The diagram shows that in relation to unemployment, the AfD votes are strongest in Sachsen. Don’t forget that this measure is an indication of co-occurence, not of absolute AfD votes.

Correlation of unemployment and AfD votes

A simple, straight-forward and well-known approach to devise assocation strength is Pearson’s correlation coefficient. Oldie but goldie.

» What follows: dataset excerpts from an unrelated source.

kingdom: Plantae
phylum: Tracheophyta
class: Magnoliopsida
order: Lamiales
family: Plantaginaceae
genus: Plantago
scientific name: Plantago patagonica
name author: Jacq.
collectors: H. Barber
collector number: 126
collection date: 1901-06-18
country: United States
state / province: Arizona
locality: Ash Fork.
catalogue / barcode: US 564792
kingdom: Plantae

Let’s depict it.

chloro_data %>%
  select(unemp, afd_prop, income, area_name) %>%
  ggplot +
  aes(x = unemp, y = afd_prop) +
  geom_point() +
  geom_smooth()
## `geom_smooth()` using method = 'loess' and formula 'y ~ x'
## Warning: Removed 2 rows containing non-finite values (stat_smooth).
## Warning: Removed 2 rows containing missing values (geom_point).

chloro_data %>%
  select(unemp, afd_prop, income, area_name) %>%
  as.data.frame %T>%
  summarise(cor_afd_unemp = cor(afd_prop, unemp)) %>%
  do(tidy(cor.test(.$afd_prop, .$unemp)))
estimatestatisticp.valueparameterconf.lowconf.highmethodalternative
0.03560.6120.541295-0.07850.149Pearson's product-moment correlationtwo.sided

Regression residuals of predicting unemployment by afd_score

Let’s predict the AfD vote score taking the unemployment as an predictor. Then let’s plot the residuals to see how good the prediction is, ie., how close (or rather, far) the association of unemployment and AfD voting is.

chloro_data$afd_prop[is.na(chloro_data$afd_prop)] <- 0
view(chloro_data$afd_prop)
lm1 <- lm(afd_prop ~ unemp, data = chloro_data)

chloro_data %>%
  mutate(afd_lm1 = lm(afd_prop ~ unemp, data =  chloro_data)$residuals) -> chloro_data
chloro_data %>%
  select(afd_lm1) %>%
  ggplot() +
  geom_sf(aes(fill = afd_lm1)) +
  scale_fill_gradient2() +
  theme_void()

This model shows a clearcut picture: The eastern part is too “afd” for its unemployment ratio (some parts of east-southern Bavaria too); the west is less afd-ic than what would be expected by the unemployment. The rest (middle and south) parts over-and-above show the AfD levels that woul be expected by their unemployment.